Problems with Stephen Singular's "Legacy of Deception"


Author Stephen Singular is often cited by those who support the OJ-didn’t-do-it narrative as someone who has proved that the police tampered with evidence. I disagree with him on a number of issues, and believe that his popular book “Legacy of Deception” contains serious mistakes. Singular is very important in his role in pushing the EDTA theory, which I have long thought is an incredibly misguided claim. I was re-reading his book today and something stuck out at me. Singular makes the argument that Martz, who did the only EDTA testing for the trial, at first claimed to have found EDTA and then “changed his mind and said he’d definitely detected no EDTA on the back gate or on the socks.”

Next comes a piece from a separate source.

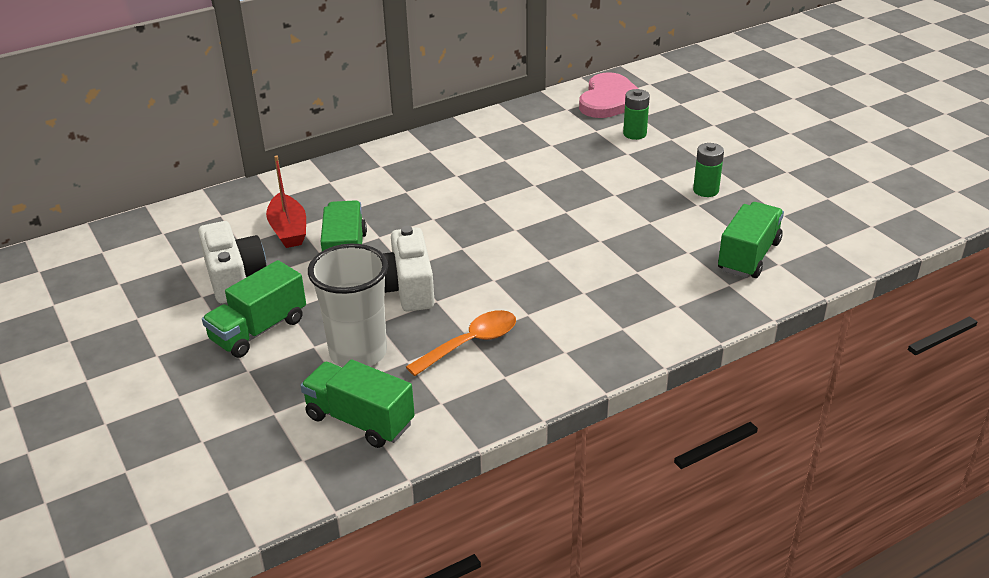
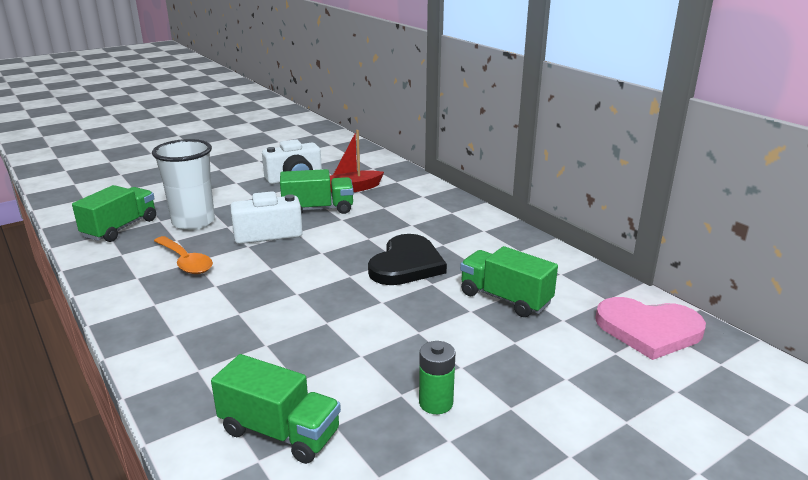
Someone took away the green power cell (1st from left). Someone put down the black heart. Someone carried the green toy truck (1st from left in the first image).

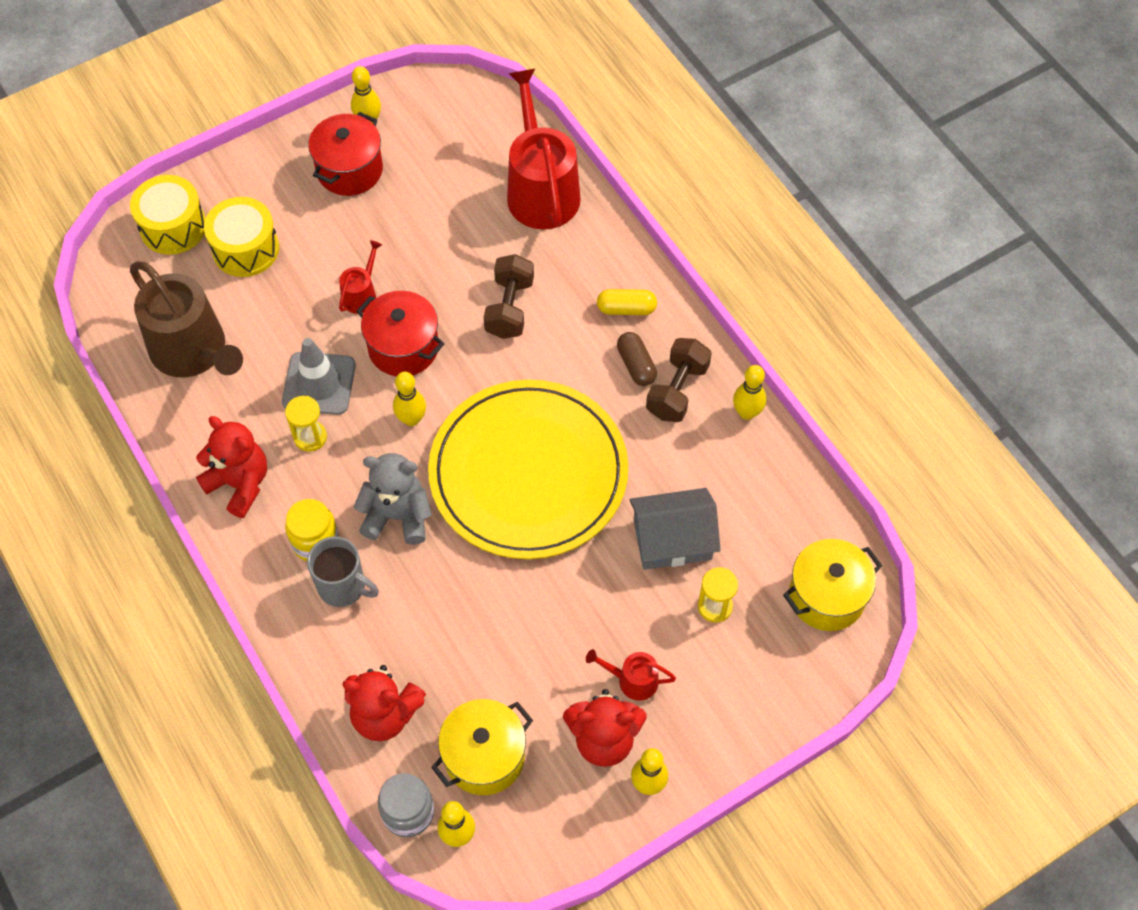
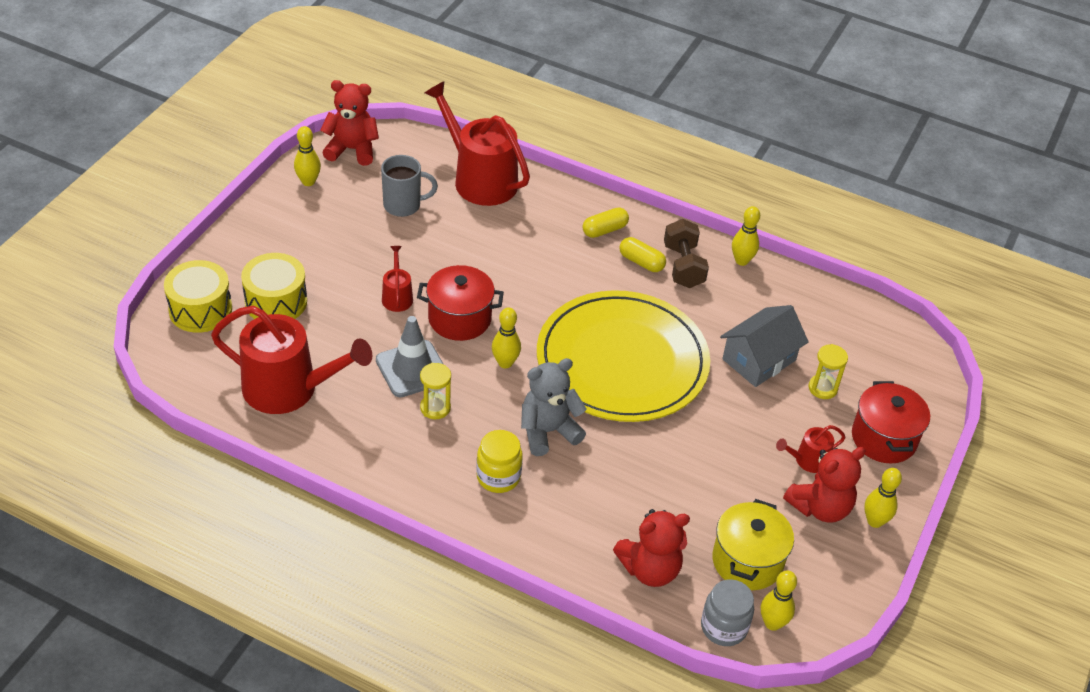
Someone took away the brown hand weight (1st from left). Someone took away the golden cooking pot (2nd from left). Someone carried the crimson teddy bear (1st from left). Someone carried the grey tea mug. Someone carried the crimson cooking pot (1st from left in the first image). Someone repainted the brown sprinkling can, which became the crimson sprinkling can (1st from left). Someone repainted the brown pill shape, which became the golden pill shape (2nd from left).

But this isn’t what actually happened. Martz never admitted to identifying EDTA early in the trial. What he said was that he had found the 293 parent ion and 160 daughter ion for the compound in his tests. He then said this is consistent with the presence of EDTA, but that it warrants “further testing” and responded like EDTA (note: three different ions were needed for identification with this particular test, not just two). And later in his testimony, Martz clarified:

When something is consistent with something else, it is not a positive identification.It could be something else. With preliminary tests that you do in the laboratory, there is a lot of chemicals that could be consistent, but in order to identify something, you have to have something unique associated with that chemical before you can positively identify it and that is what a mass spectrum does.”

Of course, Singular did not put this quote in his book. So, is this a semantic flip-flop from Martz’s prior testimony? No, because Martz actually explained the difference to Blasier prior to his testimony (meaning the defense team knew he wasn’t identifying the compound, but was acknowledging that two of the three ions needed were consistent). I have a hard time understanding why Singular would believe that this is “changing his mind.” Because other than the obvious difference between consistency and identification, in late February or early March before his testimony Martz had already provided the prosecution with his report that concluded that he couldn’t identify EDTA! Martz was, for a lack of a better word, “consistent” on this issue from the beginning, and Singular is wrong to suggest the he had reversed his opinion.